=== Stored data entries ===
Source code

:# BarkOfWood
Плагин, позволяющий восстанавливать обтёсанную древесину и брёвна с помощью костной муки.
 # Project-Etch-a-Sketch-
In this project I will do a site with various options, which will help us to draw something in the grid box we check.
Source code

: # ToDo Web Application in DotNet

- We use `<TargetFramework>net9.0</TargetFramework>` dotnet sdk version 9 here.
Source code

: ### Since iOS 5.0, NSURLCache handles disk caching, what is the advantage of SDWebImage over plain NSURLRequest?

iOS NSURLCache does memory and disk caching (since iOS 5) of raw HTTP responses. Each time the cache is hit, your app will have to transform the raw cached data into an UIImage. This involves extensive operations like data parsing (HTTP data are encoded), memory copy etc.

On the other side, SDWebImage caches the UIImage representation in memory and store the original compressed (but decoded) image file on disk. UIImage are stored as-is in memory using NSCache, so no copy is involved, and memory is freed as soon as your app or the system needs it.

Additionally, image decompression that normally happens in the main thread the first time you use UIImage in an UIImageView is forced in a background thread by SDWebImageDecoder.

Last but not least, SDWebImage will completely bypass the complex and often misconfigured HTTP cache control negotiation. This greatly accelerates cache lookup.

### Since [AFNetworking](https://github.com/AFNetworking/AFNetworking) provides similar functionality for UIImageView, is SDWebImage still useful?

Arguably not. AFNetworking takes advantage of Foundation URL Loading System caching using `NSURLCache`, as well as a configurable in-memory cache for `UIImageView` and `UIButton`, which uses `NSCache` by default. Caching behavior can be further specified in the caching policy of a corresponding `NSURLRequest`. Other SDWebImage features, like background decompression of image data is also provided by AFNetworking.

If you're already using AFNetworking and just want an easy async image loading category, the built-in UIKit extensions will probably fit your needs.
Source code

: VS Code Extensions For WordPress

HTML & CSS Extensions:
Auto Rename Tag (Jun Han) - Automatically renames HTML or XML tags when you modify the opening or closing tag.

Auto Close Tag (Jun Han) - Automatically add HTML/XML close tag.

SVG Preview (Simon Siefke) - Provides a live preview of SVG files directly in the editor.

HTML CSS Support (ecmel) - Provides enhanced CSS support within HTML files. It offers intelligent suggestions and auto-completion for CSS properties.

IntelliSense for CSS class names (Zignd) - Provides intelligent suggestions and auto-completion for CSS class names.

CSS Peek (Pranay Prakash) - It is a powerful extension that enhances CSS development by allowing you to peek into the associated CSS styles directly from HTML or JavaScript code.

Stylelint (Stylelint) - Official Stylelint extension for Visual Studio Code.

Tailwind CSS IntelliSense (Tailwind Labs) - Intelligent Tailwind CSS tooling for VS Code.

=== ASSIGNED TASK ===
Output the line containing "HTML CSS Support" and each line after it through the close of the entries, unchanged and with no other lines.

=== RESPONSE TO THE EXERCISE ===
HTML CSS Support (ecmel) - Provides enhanced CSS support within HTML files. It offers intelligent suggestions and auto-completion for CSS properties.

IntelliSense for CSS class names (Zignd) - Provides intelligent suggestions and auto-completion for CSS class names.

CSS Peek (Pranay Prakash) - It is a powerful extension that enhances CSS development by allowing you to peek into the associated CSS styles directly from HTML or JavaScript code.

Stylelint (Stylelint) - Official Stylelint extension for Visual Studio Code.

Tailwind CSS IntelliSense (Tailwind Labs) - Intelligent Tailwind CSS tooling for VS Code.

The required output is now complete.